Down with the DAG

Reverse the ETL timeline.

Aug 12, 2022

Data pipelines: Nothing makes sense and everything is backwards.

If a thousand startups have died on the hill of building a better note-taking app, a thousand masochists have died on the hill of building a better calendar.

So naturally, I’m here to say that the data industry needs a better calendar.

Complaining about schedulers is one of the data community’s most consistent hobbies, so I’m not exactly taking some brave stand against a popular hero. To the contrary, Airflow has been a target for years—of competitive products, of unbundling, and, just last week, of breakup notes.

Most of these objections, however, argue that Airflow is structurally outdated. It isn’t designed for managing today’s complex data stacks, and it’s not built for modern development workflows. As data teams, we no longer need a tool for running tasks in ordered steps (aka, the infamous DAG); we now need control planes, coordination planes, and broader, richer systems of orchestration.

Okay, sure. A single pane of glass sounds nice. But it’s also a sort of shapeless, all-encompassing leviathan that we can never quite describe. I don’t want to make (yet another) case for that, nor do I want to pile on to Airflow.1 Instead, I want to make a narrower point specifically about how we schedule things: We do it backwards.

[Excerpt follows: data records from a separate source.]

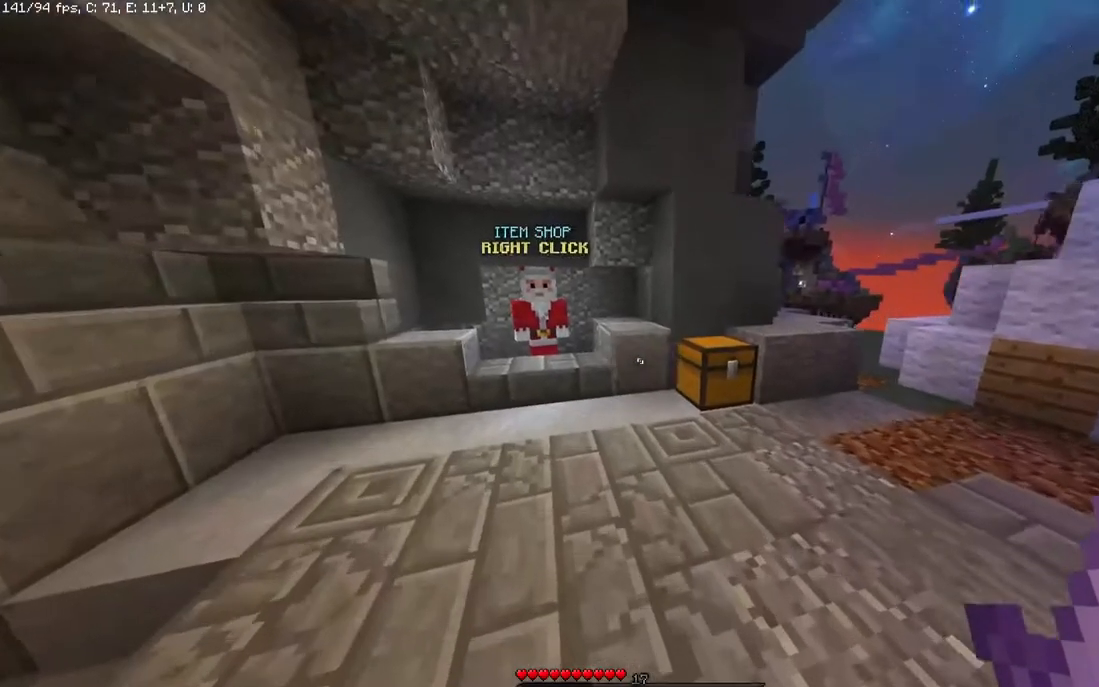
Gameplay with keyboard and mouse; each line is a JSON object with the keys and mouse buttons held at the frame after it. "events" lists presses ("down") and releases ("up") of "a", "d", "s", "space", "w", "mouse_left" and "mouse_right" between this image and that frame as [ms after this image, input, new state], when the widget could be followed in between. "mouse_left", "mouse_right" = the "left", "right" buttons of the "mouse" list. No other keys are recorded. Fast repeated clicks can show as one long hold. Mouse movement is not recorded.
{"keys": ["w"], "mouse": [], "events": [[33, "a", "up"], [133, "a", "down"], [333, "a", "up"], [400, "w", "up"], [450, "w", "down"]]}
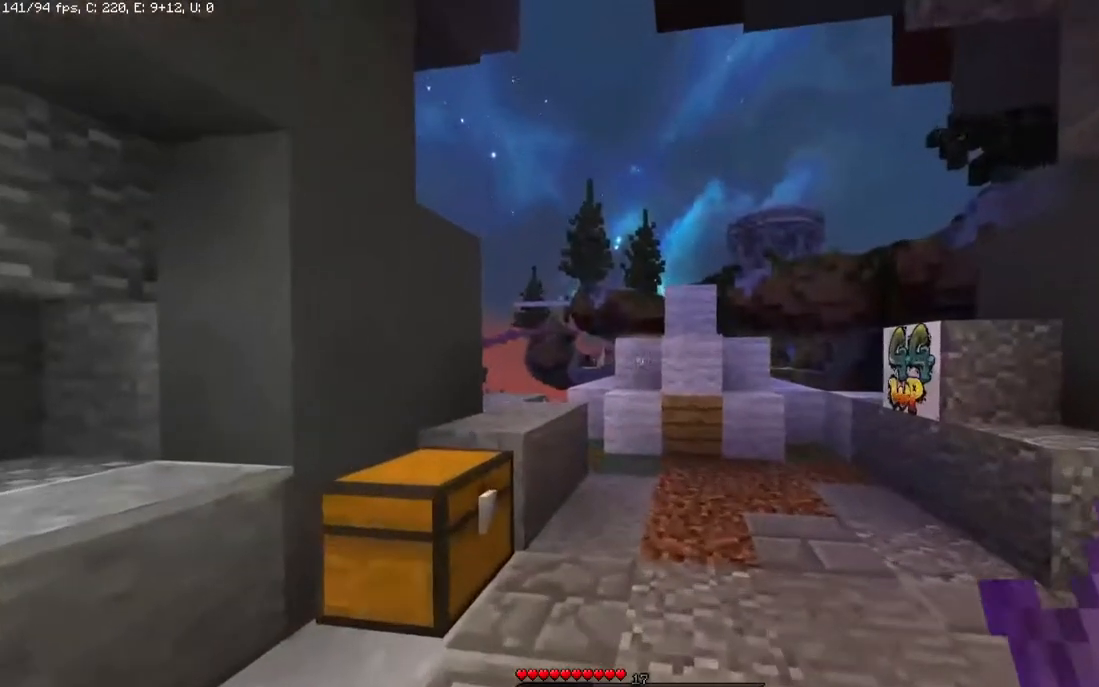
{"keys": [], "mouse": [], "events": [[433, "w", "up"]]}
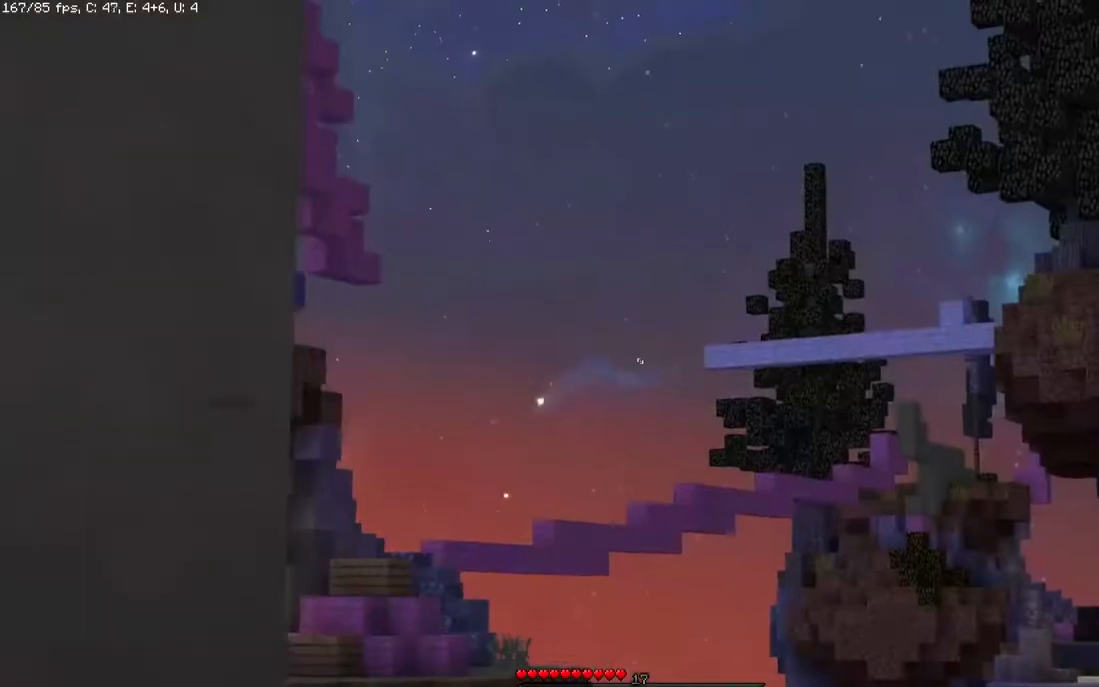
{"keys": [], "mouse": [], "events": []}
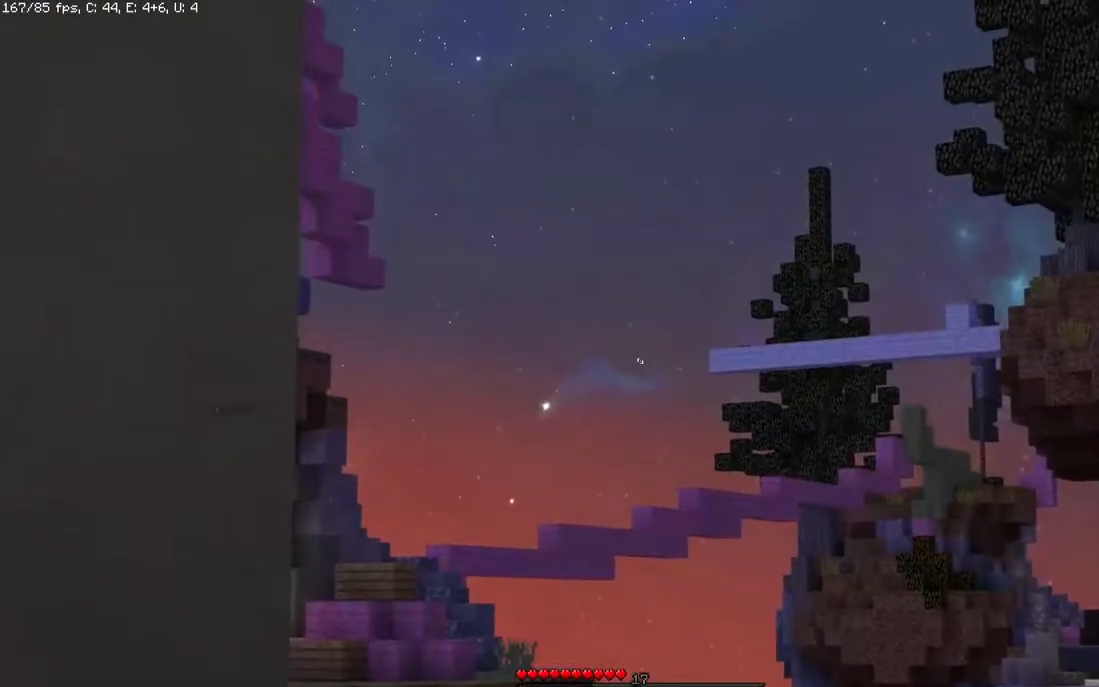
{"keys": ["a", "w"], "mouse": [], "events": [[200, "w", "down"], [350, "a", "down"]]}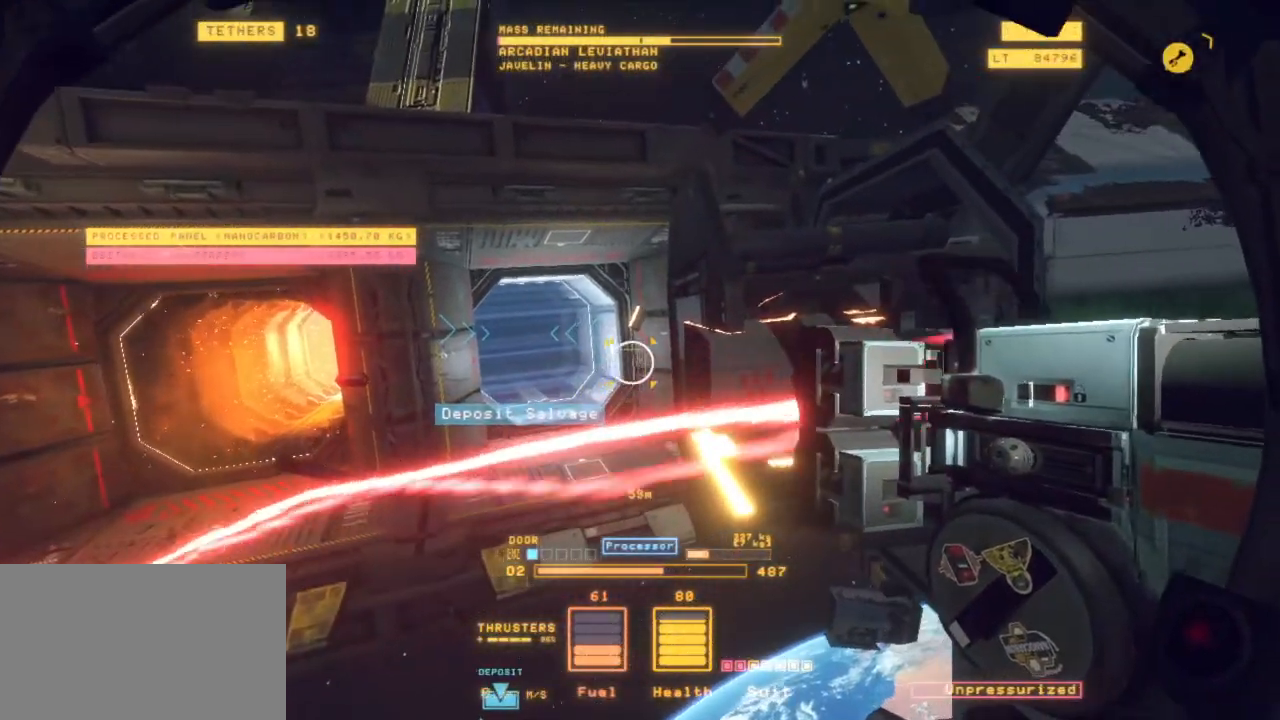
Gameplay with keyboard and mouse; each line is a JSON object with the keys and mouse buttons held at the frame after it. "events" lists presses ("down") and releases ("up") of "1", "2", "3", "4", "5", "6", "7", "8", "a", "alt", "b", "c", "ctrl", "d", "e", "escape", "f", "g", "h", "q", "r", "s", "shift", "space", "t", "v", "w", "x", "y", "z", "mouse_left", "mouse_wheel", "mouse_right", "mouse_mb4" and "mouse_mb5" between this image and that frame as [ms after this image, input, new state], when the widget could be followed in between. "mouse_left", "mouse_wheel", "mouse_right", "mouse_mb4", "mouse_mb5" = the "left", "wheel", "right", "mb4", "mb5" buttons of the "mouse" list. No other keys are recorded. "wheel" means that the mouse wheel is clicked or scrolled. Mouse movement is not recorded.
{"keys": ["ctrl"], "mouse": ["left"], "events": [[200, "f", "up"]]}
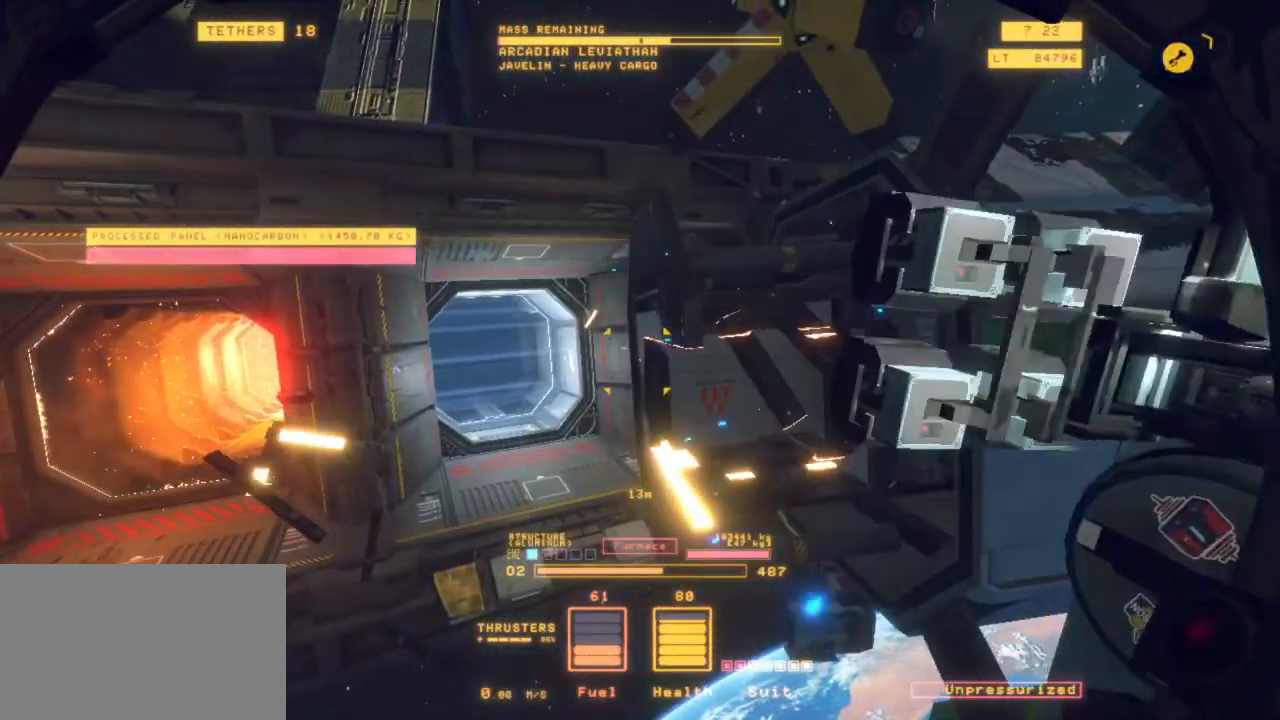
{"keys": ["z"], "mouse": [], "events": [[67, "mouse_left", "up"], [117, "ctrl", "up"], [167, "z", "down"]]}
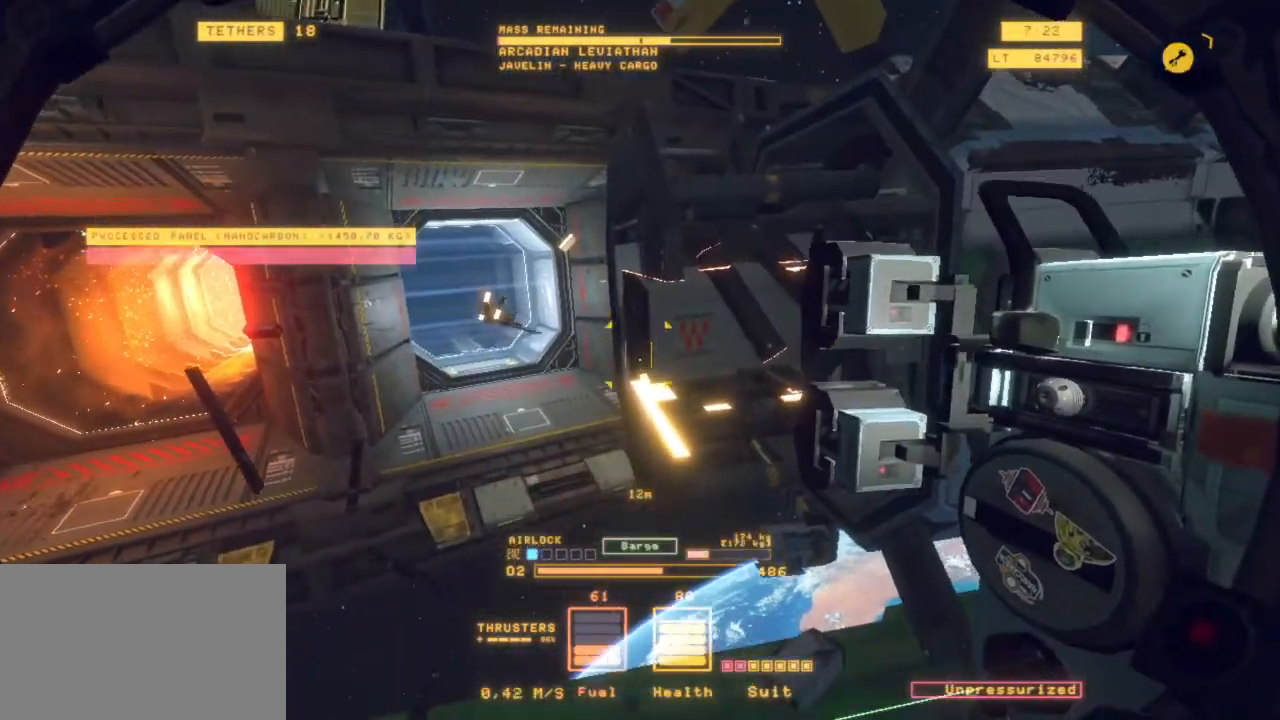
{"keys": ["s"], "mouse": ["left"], "events": [[100, "space", "down"], [233, "z", "up"], [283, "space", "up"], [317, "mouse_left", "down"], [417, "s", "down"]]}
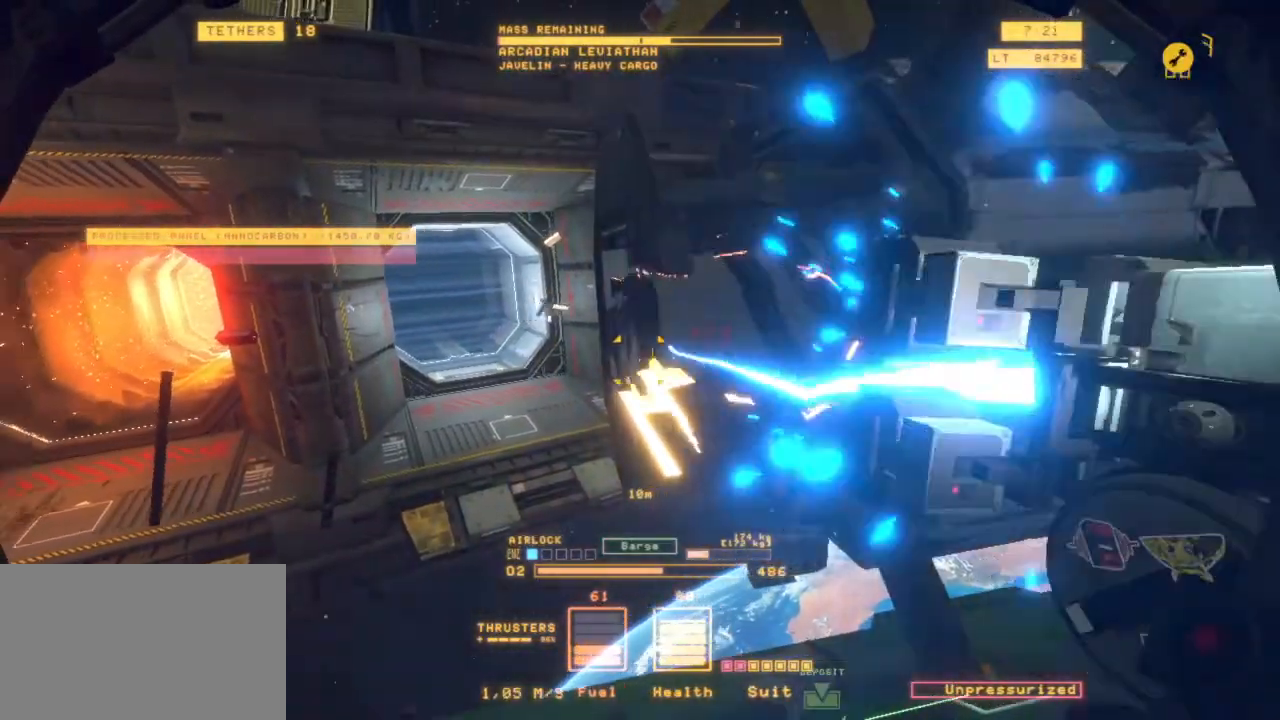
{"keys": ["q", "s"], "mouse": ["left"], "events": [[33, "mouse_right", "down"], [167, "q", "down"], [200, "mouse_right", "up"]]}
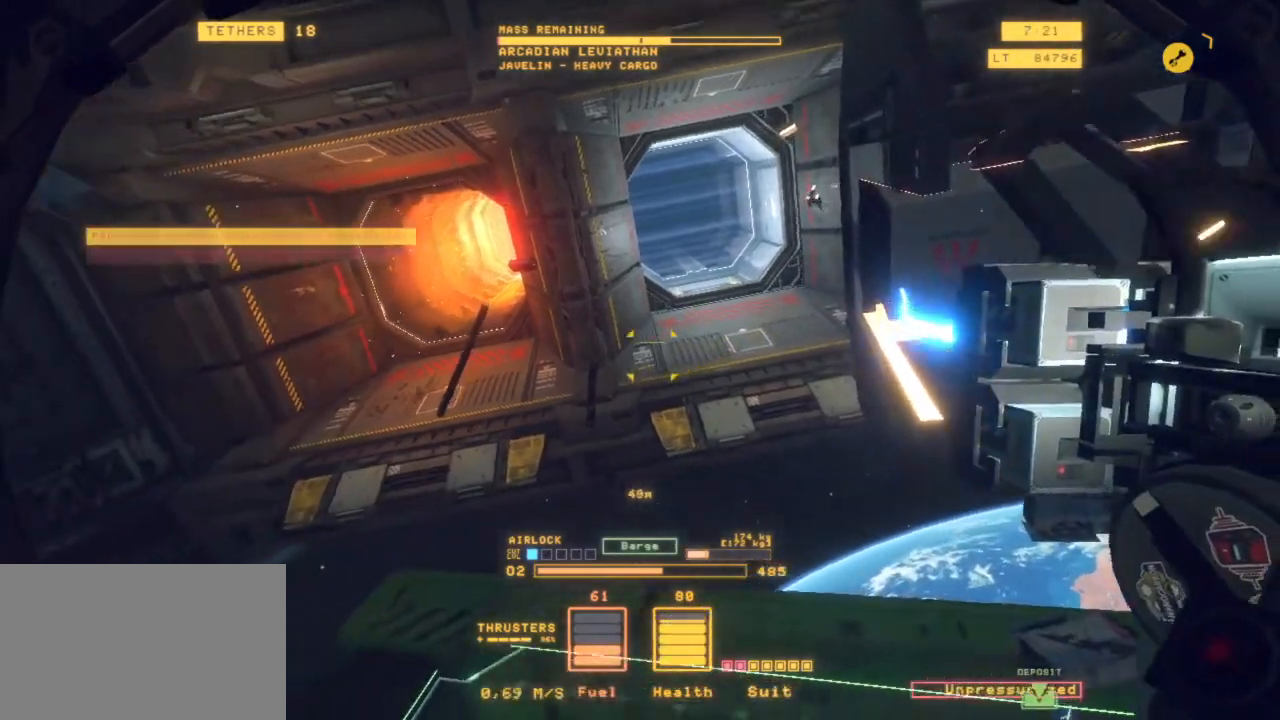
{"keys": ["s"], "mouse": ["left"], "events": [[83, "q", "up"]]}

Nearly every data tool schedules stuff like you arrange dominos. You line up a series of ordered tasks, and configure when to knock over the first one. At that scheduled time—or, when some other external event happens, such as a file getting updated somewhere—the system kicks it down, triggering the entire chain of subsequent tasks.

In simple cases, this paradigm—A causes B, B causes C, left-to-right across a sequence of events—is easy to create and understand. As soon as things get more complicated, however, everything breaks down. Causal chains become impossible to understand and delicate to maintain. And more importantly, they’re defined by what triggers them, not by what they’re meant to create.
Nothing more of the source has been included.